Legionella pneumophila is a facultative intracellular pathogen and an important cause of community-acquired and nosocomial pneumonia. This review focuses on the latest literature examining Legionella's virulence strategies and the mammalian host response.

Recent findings

Recent studies identify novel virulence strategies used by L. pneumophila and new aspects of the host immune response to this pathogen. Legionella prevents acidification of the phagosome by recruiting Rab1, a host protein. Legionella also blocks a conserved endoplasmic reticulum stress response. To access iron from host stores, L. pneumophila upregulates more regions allowing vacuolar colocalization N. In response to Legionella, the host cell may activate caspase-1, caspase-11 (mice) or caspase-4 (humans). Caspase-3 and apoptosis are activated by a secreted, bacterial effector. Infected cells send signals to their uninfected neighbors, allowing the elaboration of inflammatory cytokines in trans. Antibody subclasses provide robust protection against Legionella.

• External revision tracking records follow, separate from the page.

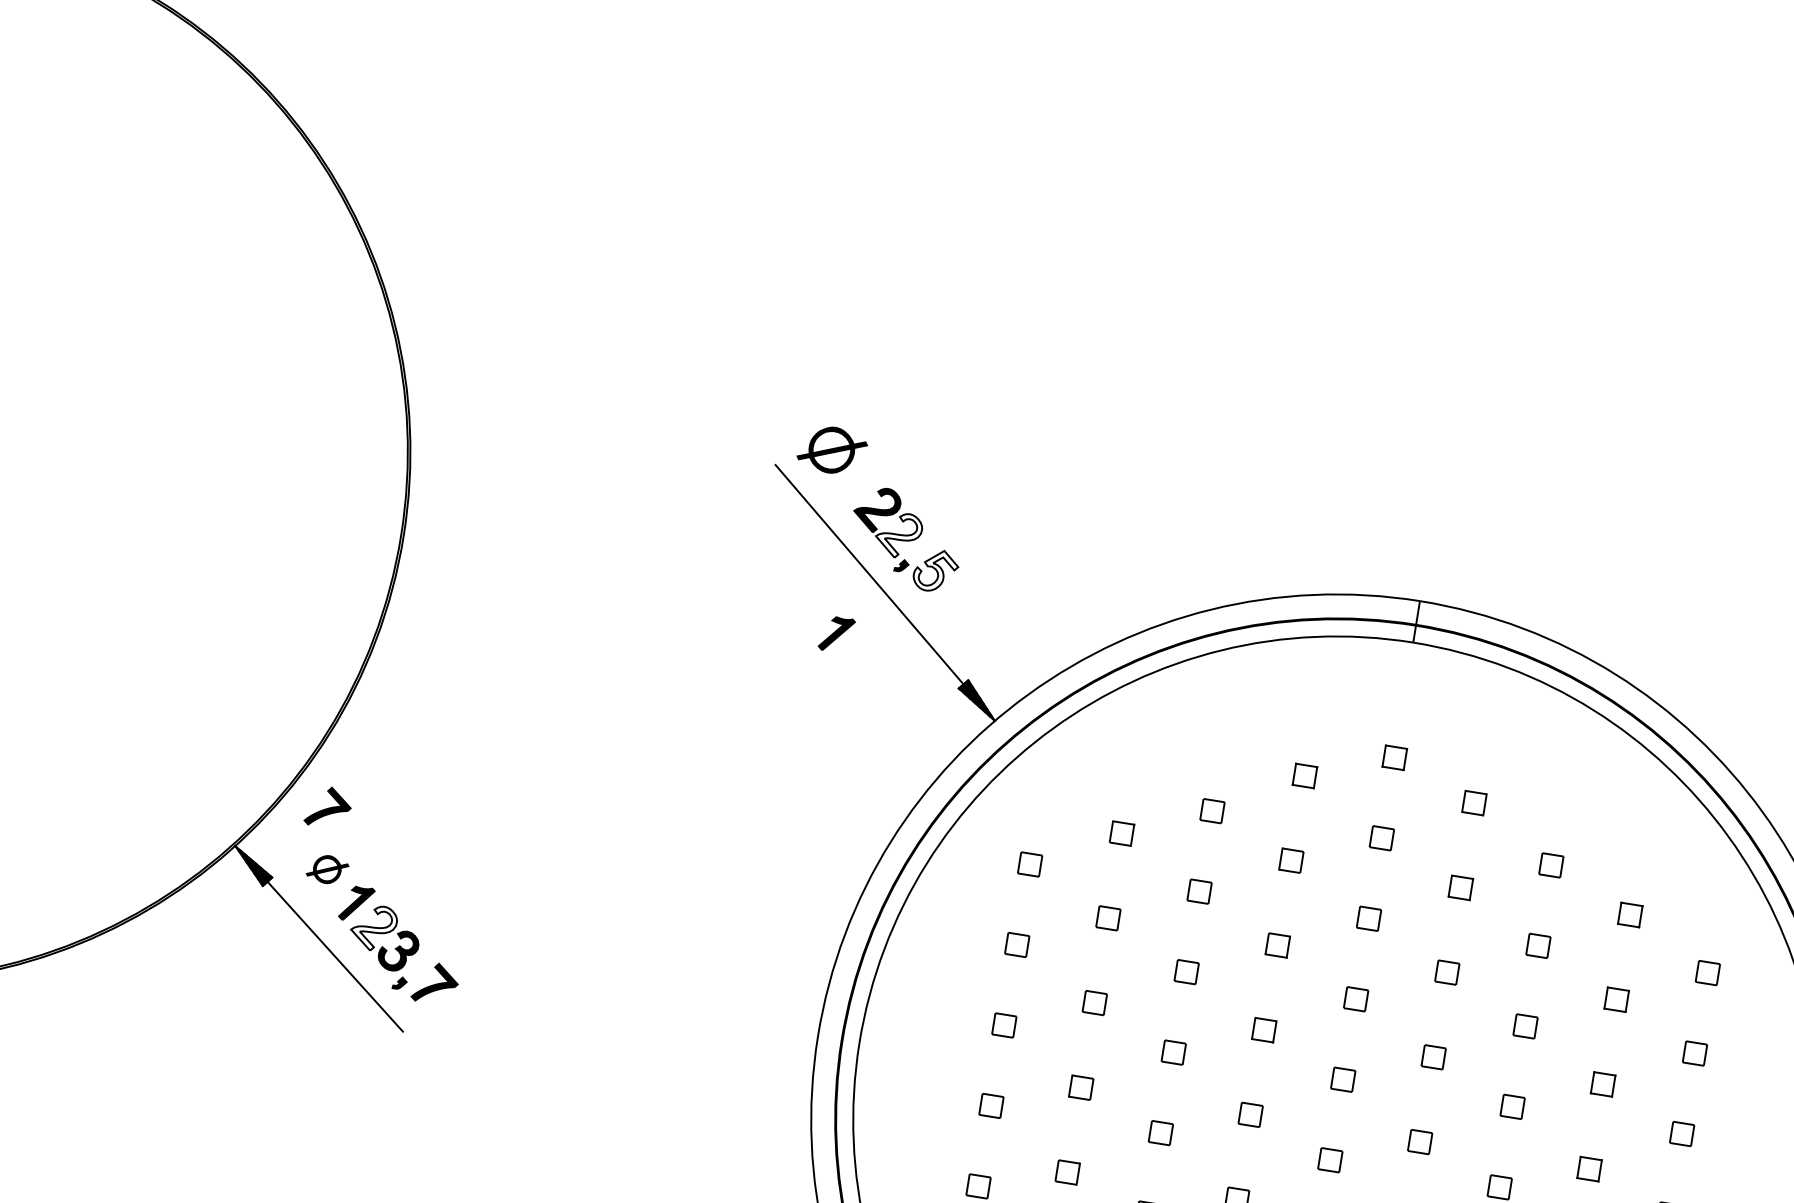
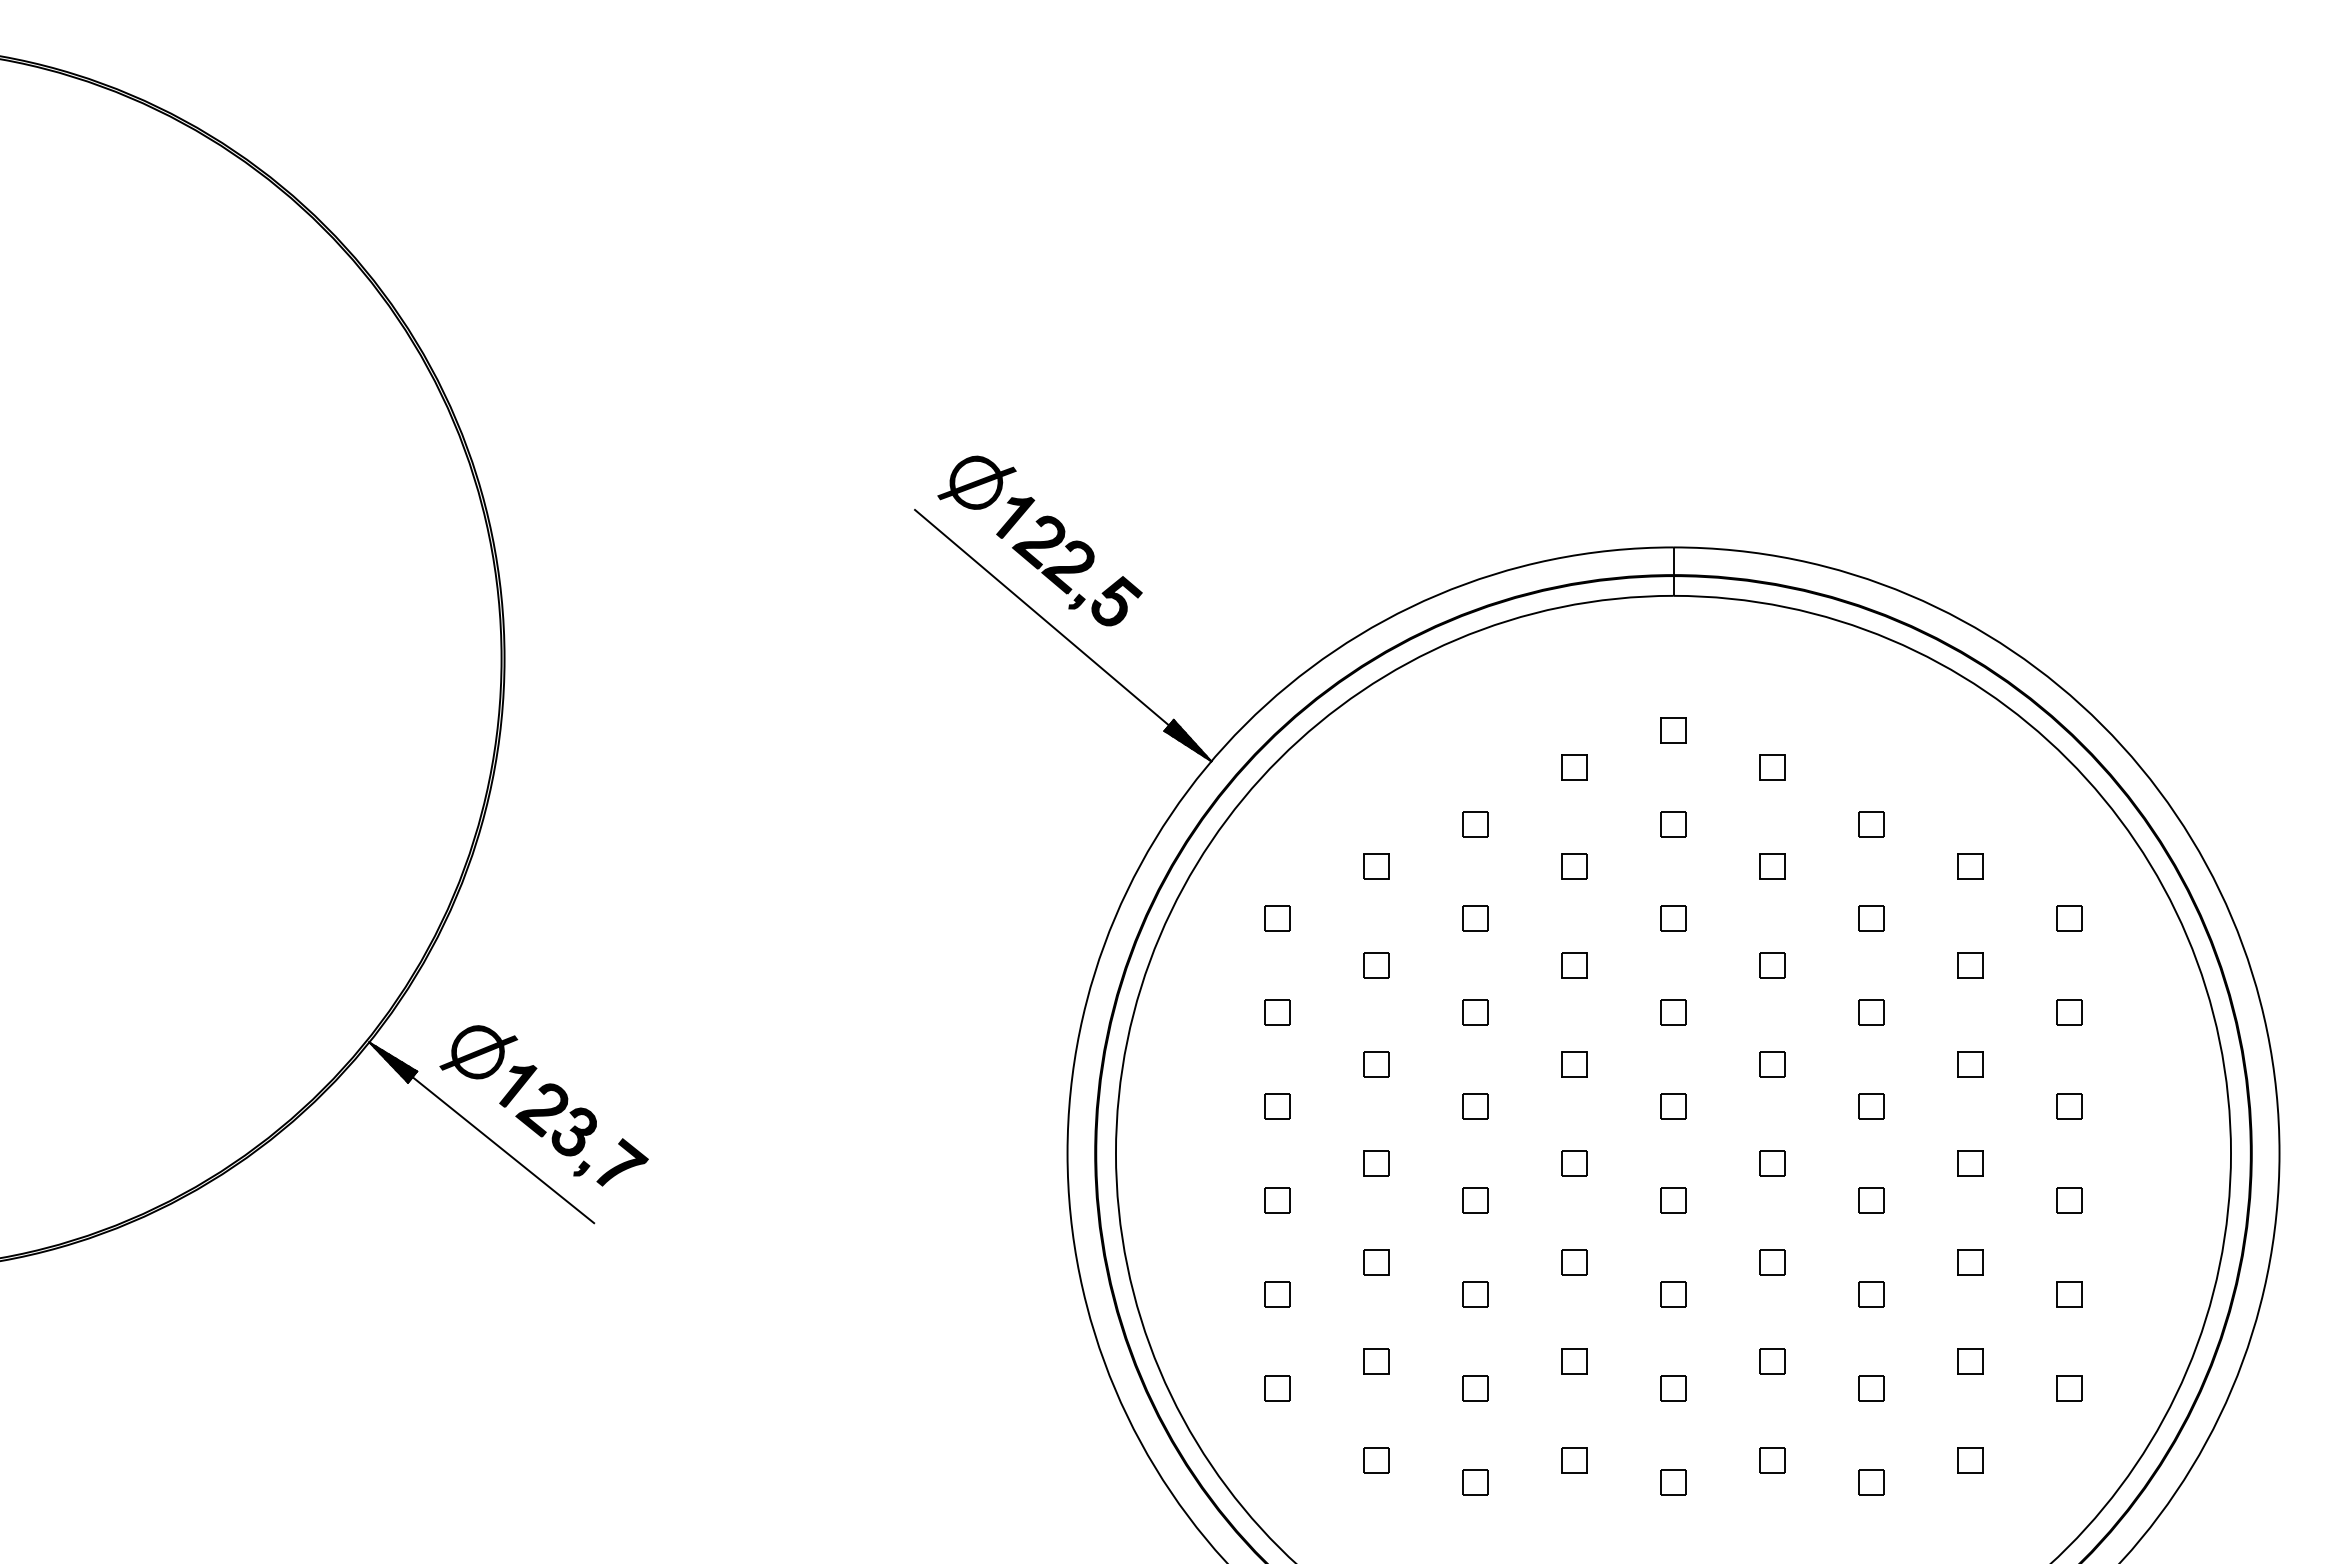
fill: (898, 535) -> (1067, 567), added
fill: (935, 571) -> (1116, 601), added
part: (836, 634) -> (1015, 517), moved
part: (328, 807) -> (468, 981), removed
part: (327, 869) -> (478, 1052), size x1.67
fill: (373, 928) -> (541, 1110), added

L. pneumophila is a significant human pathogen that lives in amoebae in the environment but may opportunistically infect the alveolar macrophage. To maintain its intracellular lifestyle, Legionella extracts essential iron from the cell, blocks inflammatory responses and manipulates trafficking to avoid fusion with the lysosome. The mammalian host has counter strategies, which include the release of proinflammatory cytokines, the activation of caspases and antibody-mediated immunity.